§ **The records**:
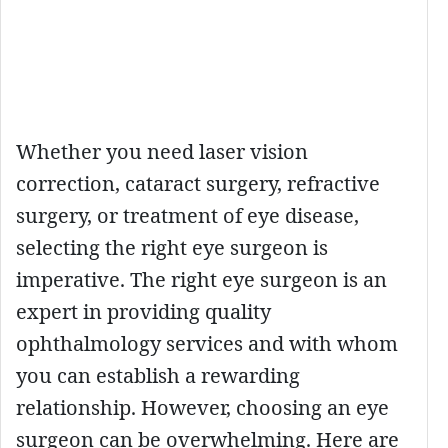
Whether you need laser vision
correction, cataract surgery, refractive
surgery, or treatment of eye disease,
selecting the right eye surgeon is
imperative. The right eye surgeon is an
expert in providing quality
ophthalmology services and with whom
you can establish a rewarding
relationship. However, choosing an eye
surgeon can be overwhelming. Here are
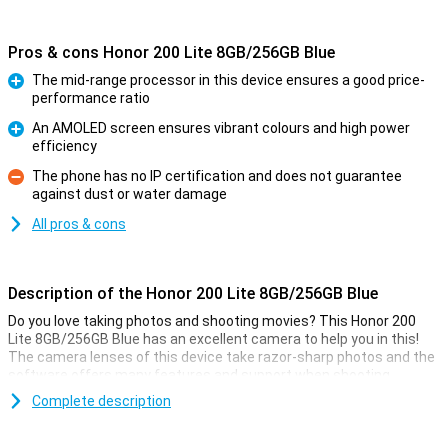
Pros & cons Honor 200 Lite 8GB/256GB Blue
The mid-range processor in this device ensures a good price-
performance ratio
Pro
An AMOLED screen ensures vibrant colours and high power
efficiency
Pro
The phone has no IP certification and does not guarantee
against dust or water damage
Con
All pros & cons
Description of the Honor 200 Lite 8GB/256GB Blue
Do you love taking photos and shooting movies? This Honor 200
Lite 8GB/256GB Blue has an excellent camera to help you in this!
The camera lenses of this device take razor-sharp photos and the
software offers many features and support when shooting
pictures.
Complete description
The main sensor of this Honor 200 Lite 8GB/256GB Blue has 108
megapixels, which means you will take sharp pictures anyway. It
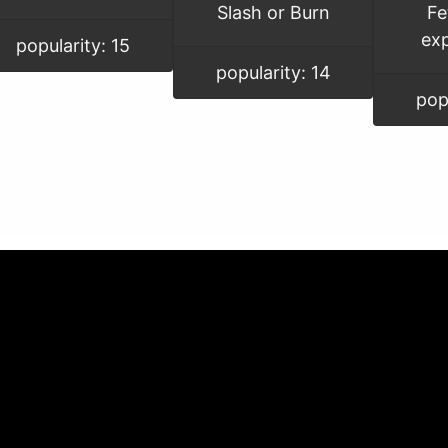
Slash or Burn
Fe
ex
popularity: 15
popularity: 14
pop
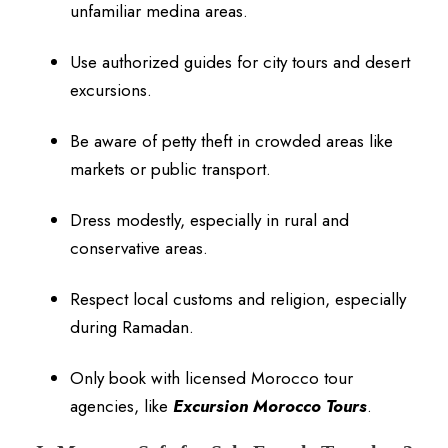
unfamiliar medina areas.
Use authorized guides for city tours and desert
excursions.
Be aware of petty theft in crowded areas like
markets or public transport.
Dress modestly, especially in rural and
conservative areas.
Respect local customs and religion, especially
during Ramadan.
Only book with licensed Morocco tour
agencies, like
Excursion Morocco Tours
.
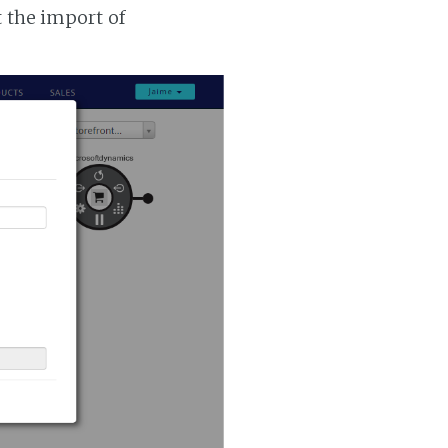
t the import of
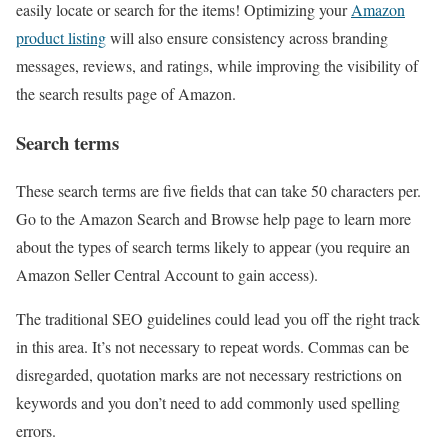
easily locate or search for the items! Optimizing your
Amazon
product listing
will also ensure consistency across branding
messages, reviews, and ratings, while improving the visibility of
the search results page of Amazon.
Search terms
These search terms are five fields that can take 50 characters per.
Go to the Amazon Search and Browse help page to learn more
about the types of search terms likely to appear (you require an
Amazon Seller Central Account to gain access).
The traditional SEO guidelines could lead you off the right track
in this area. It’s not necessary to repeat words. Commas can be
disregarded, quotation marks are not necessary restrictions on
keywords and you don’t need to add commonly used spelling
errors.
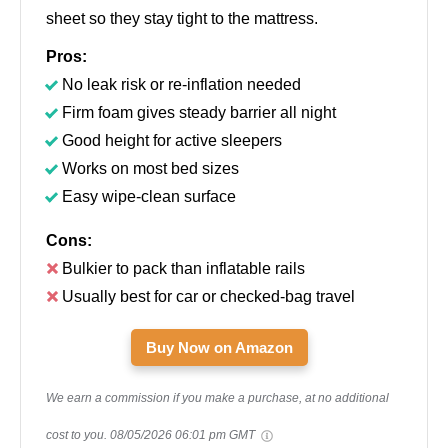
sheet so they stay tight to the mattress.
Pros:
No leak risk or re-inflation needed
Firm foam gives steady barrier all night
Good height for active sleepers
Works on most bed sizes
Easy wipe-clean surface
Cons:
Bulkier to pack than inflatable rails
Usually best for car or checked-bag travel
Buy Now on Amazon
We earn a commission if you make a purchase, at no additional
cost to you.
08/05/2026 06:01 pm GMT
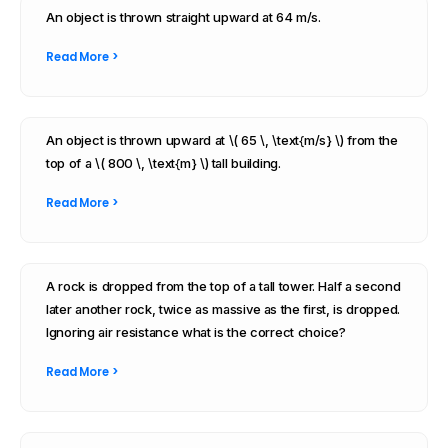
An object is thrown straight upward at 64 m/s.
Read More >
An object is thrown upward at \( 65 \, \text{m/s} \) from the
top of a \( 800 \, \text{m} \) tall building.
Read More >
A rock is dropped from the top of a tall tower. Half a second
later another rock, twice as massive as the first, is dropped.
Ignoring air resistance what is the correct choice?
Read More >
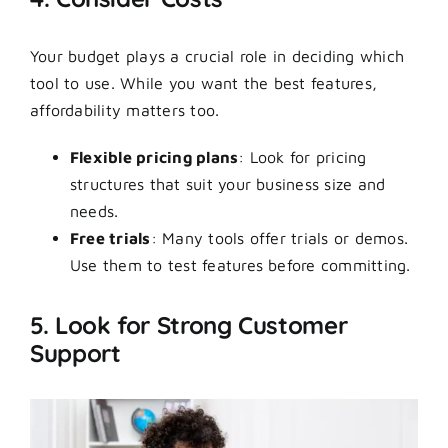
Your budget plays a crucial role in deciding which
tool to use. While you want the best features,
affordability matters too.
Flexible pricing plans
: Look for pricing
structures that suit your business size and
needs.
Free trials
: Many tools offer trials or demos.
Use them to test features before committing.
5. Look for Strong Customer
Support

§ **Problem**: Copy the text of the records word for word, from the start of the records through the line that contains "megapixels, which means", with that line included. Leave the pictures out of your copy.

§ **Answer to the exercise**:
Whether you need laser vision
correction, cataract surgery, refractive
surgery, or treatment of eye disease,
selecting the right eye surgeon is
imperative. The right eye surgeon is an
expert in providing quality
ophthalmology services and with whom
you can establish a rewarding
relationship. However, choosing an eye
surgeon can be overwhelming. Here are
Pros & cons Honor 200 Lite 8GB/256GB Blue
The mid-range processor in this device ensures a good price-
performance ratio
Pro
An AMOLED screen ensures vibrant colours and high power
efficiency
Pro
The phone has no IP certification and does not guarantee
against dust or water damage
Con
All pros & cons
Description of the Honor 200 Lite 8GB/256GB Blue
Do you love taking photos and shooting movies? This Honor 200
Lite 8GB/256GB Blue has an excellent camera to help you in this!
The camera lenses of this device take razor-sharp photos and the
software offers many features and support when shooting
pictures.
Complete description
The main sensor of this Honor 200 Lite 8GB/256GB Blue has 108
megapixels, which means you will take sharp pictures anyway. It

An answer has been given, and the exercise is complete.